Los guerrilleros tienen cuadernos, casi a modo de diarios, en los que anotan sus ejercicios literarios, poesías o canciones que eventualmente podrían formar parte de los programas propios de los días culturales que suceden dentro y fuera de la guerrilla, y que son una pieza clave de su práctica política. Se considera esencial que cada individuo florezca intelectual, social y humanamente de acuerdo a su nivel o madurez.
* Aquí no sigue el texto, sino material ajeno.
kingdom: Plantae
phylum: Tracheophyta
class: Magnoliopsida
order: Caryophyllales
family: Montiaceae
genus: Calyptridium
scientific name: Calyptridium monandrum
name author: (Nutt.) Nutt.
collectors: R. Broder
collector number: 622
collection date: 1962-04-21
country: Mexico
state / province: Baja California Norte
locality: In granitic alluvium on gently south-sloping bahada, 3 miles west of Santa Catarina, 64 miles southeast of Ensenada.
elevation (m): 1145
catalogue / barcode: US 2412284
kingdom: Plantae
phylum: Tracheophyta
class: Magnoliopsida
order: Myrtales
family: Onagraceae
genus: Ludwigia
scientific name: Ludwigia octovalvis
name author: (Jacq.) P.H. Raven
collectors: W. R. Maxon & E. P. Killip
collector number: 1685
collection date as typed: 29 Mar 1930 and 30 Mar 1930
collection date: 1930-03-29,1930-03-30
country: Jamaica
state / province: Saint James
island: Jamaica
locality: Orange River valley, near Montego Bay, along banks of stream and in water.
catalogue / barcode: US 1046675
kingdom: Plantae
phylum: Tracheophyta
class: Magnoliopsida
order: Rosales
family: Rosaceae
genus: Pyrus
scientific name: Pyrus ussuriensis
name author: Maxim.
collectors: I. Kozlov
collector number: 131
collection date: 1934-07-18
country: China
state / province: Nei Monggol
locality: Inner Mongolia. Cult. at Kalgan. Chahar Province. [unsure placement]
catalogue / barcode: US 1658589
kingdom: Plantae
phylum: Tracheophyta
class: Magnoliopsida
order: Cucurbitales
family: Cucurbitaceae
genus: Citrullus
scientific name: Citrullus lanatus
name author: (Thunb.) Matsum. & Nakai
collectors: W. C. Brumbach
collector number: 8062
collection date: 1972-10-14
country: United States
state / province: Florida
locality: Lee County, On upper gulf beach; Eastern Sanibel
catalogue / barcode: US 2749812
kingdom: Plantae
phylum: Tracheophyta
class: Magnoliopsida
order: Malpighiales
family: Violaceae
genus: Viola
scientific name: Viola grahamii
Una de las aptitudes más fomentadas, alentadas y valoradas es la oratoria. Los talleres de teatro son muy frecuentes.

Cada día, si no hay combate o emergencias, tiene programadas unas horas para labores de estudio personal, lectura y escritura, además de unas horas que son para no hacer nada o para pasar tiempo de charla o distensión con el resto. Es decir, se considera esencial que cada persona dedique tiempo a observar el entorno, a reflexionar en silencio o en común y a poner por escrito tales reflexiones.

Miguel y Alejandro:

¿Cómo se perciben las prácticas culturales en relación con las prácticas políticas? ¿Qué grado de relevancia adquieren en ese contexto y hasta qué punto se subordinan o, por el contrario, dan continuidad a la lucha político-militar?

Paloma:

Los guerrilleros escriben y preparan periódicamente piezas de teatro en las que colectivamente se trata de abordar —desde el humor, la caricatura o la síntesis— los problemas que afectan a las comunidades y las respuestas que el pueblo organizado puede dar. Estas piezas forman parte de programas culturales más elaborados que abarcan actividades diversas, como deportes, juegos, danza o asambleas. Este tipo de práctica fomenta la cohesión social al tiempo que hace inteligibles y accesibles problemáticas políticas. Tuve la oportunidad participar en uno de estos eventos —aunque no filmarlos por razones de seguridad— y doy fe del recibimiento tan agasajado y alegre que nos brindó el pueblo, y de las risas y la diversión. Estas fiestas no computan como ocio ni como accesorios. Una prueba de su importancia es que tras un día cultural (al que preceden días de ensayos) se dedican uno o dos días a realizar una evaluación colectiva en la que participa toda la unidad guerrillera.